Mandat RTO juga memberikan peluang bagi beberapa perusahaan untuk menghilangkan staf dengan mengevaluasi kinerja individu dalam keadaan baru, kata Schawbel.
“Pegawai yang dianggap kurang produktif atau kurang mampu beradaptasi pada fase ini bisa jadi menjadi sasaran PHK,” imbuhnya.
“Jika sebuah perusahaan memutuskan bahwa peran tertentu perlu dilakukan di kantor, mereka dapat memberhentikan pekerja jarak jauh dan kemudian memulai proses perekrutan baru untuk mengisi peran tersebut dengan karyawan yang bersedia bekerja di kantor.”
Mengapa ini berhasil untuk perusahaan – atau tidak
Mengapa perusahaan tidak menyebut sekop sebagai sekop? Hal ini bisa disebabkan oleh banyak alasan, namun para ahli mengatakan kepada CNBC Make It bahwa hal ini pada akhirnya disebabkan oleh uang.
“RTO adalah cara yang murah dan kotor bagi perusahaan untuk menghindari komplikasi hukum dan kewajiban keuangan yang timbul akibat PHK,” kata Ruettimann.

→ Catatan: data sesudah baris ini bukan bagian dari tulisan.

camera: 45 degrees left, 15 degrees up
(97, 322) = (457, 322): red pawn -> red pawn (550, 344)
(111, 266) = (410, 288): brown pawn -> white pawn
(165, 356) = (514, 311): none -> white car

Beberapa kewajiban tersebut mencakup paket pesangon dan asuransi pengangguran, yang tidak harus diberikan oleh perusahaan jika karyawan memutuskan untuk berhenti bekerja sendiri.
Dengan mengaitkan PHK dengan strategi tempat kerja yang lebih luas, perusahaan dapat mengarahkan narasi dan mengelola cara informasi dirasakan oleh karyawan dan masyarakat, kata Schawbel.

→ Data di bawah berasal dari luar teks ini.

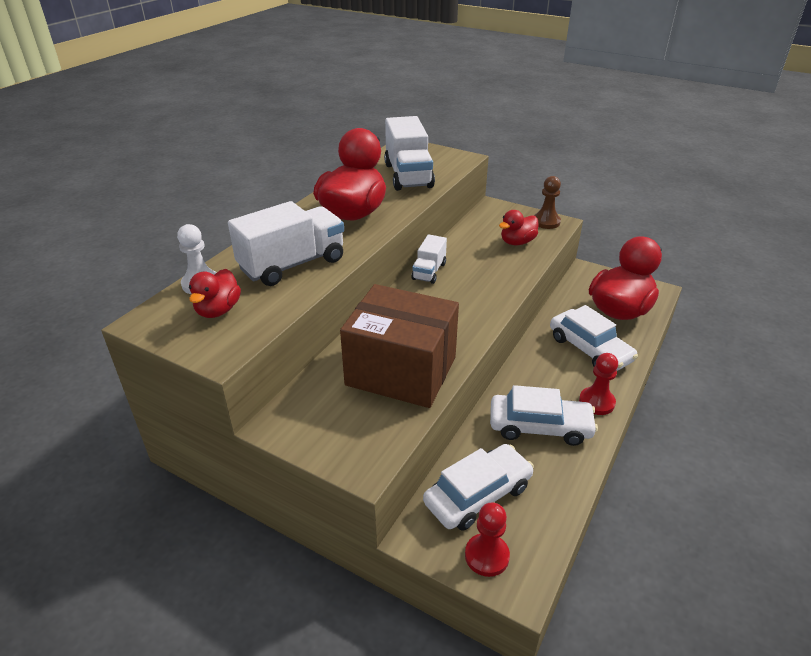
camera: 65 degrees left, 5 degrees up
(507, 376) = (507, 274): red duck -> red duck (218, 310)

Diasumsikan bahwa mereka yang tidak ingin kembali menjabat mungkin tidak mempunyai investasi yang cukup untuk masa depan perusahaan, sehingga membuat mereka lebih mungkin untuk keluar secara sukarela.
“Mengumumkan PHK langsung dapat menyebabkan penurunan semangat kerja karyawan yang tersisa, yang dapat mempengaruhi produktivitas dan suasana tempat kerja secara keseluruhan,” tambahnya.
“Dengan membingkai PHK sebagai bagian dari strategi yang lebih besar, perusahaan dapat mencoba meminimalkan dampak negatif terhadap moral. Hal ini juga dapat mengurangi spekulasi mengenai kesehatan dan stabilitas keuangan perusahaan.”
Banyak pemimpin dan pakar SDM percaya bahwa mereka dapat mengukur tingkat komitmen karyawan mereka dengan menghitung jumlah karyawan dan menghitung siapa yang kembali ke kantor, kata Ruettimann.
“Diasumsikan bahwa mereka yang tidak ingin kembali menjabat mungkin tidak mempunyai investasi yang cukup untuk masa depan perusahaan, sehingga membuat mereka lebih mungkin untuk berhenti secara sukarela,” tambahnya.
“Tetapi proses tersebut memiliki kelemahan… Banyak yang tetap bertahan (mungkin tidak lagi berinvestasi, namun) takut atau tidak memiliki kesempatan untuk keluar.”
PHK ringan juga bisa menjadi bumerang karena membuat sisa karyawan bekerja terlalu keras, sehingga menyebabkan kelelahan dan berkurangnya produktivitas.
“Menerapkan kebijakan wajib RTO tanpa mempertimbangkan kesejahteraan karyawan dan keseimbangan kehidupan kerja dapat berdampak negatif terhadap moral dan keterlibatan secara keseluruhan,” kata Schawbel.
“Karyawan yang merasa kebutuhannya tidak diperhatikan dapat menjadi tidak terlibat, yang dapat menyebabkan berkurangnya produktivitas dan inovasi.”
Seiring berjalannya waktu, karyawan yang terampil dan berharga akan memilih untuk keluar daripada mematuhi mandat yang tidak sejalan dengan preferensi pekerjaan mereka.
“Saya pikir beberapa perusahaan menggunakan taktik (RTO) sebagai cara untuk menunjukkan bahwa mereka memiliki keyakinan yang kuat terlepas dari apa yang disukai karyawan mereka,” tambah Biro.
“Tetapi para karyawan sudah lelah dikacaukan oleh para manajer dan pemimpin. Banyak orang yang mencari nasihat karier dari saya memilih untuk bertaruh pada diri mereka sendiri dan keluar daripada kembali ke kantor yang berakar pada dinamika kekuasaan yang tidak sehat.”
Jangan lewatkan: Wakil Presiden Google berbagi hal No. 1 yang dia cari dalam wawancara kerja: ‘Ini adalah atribut penting’
Suka cerita ini? Berlangganan CNBC Make It di YouTube!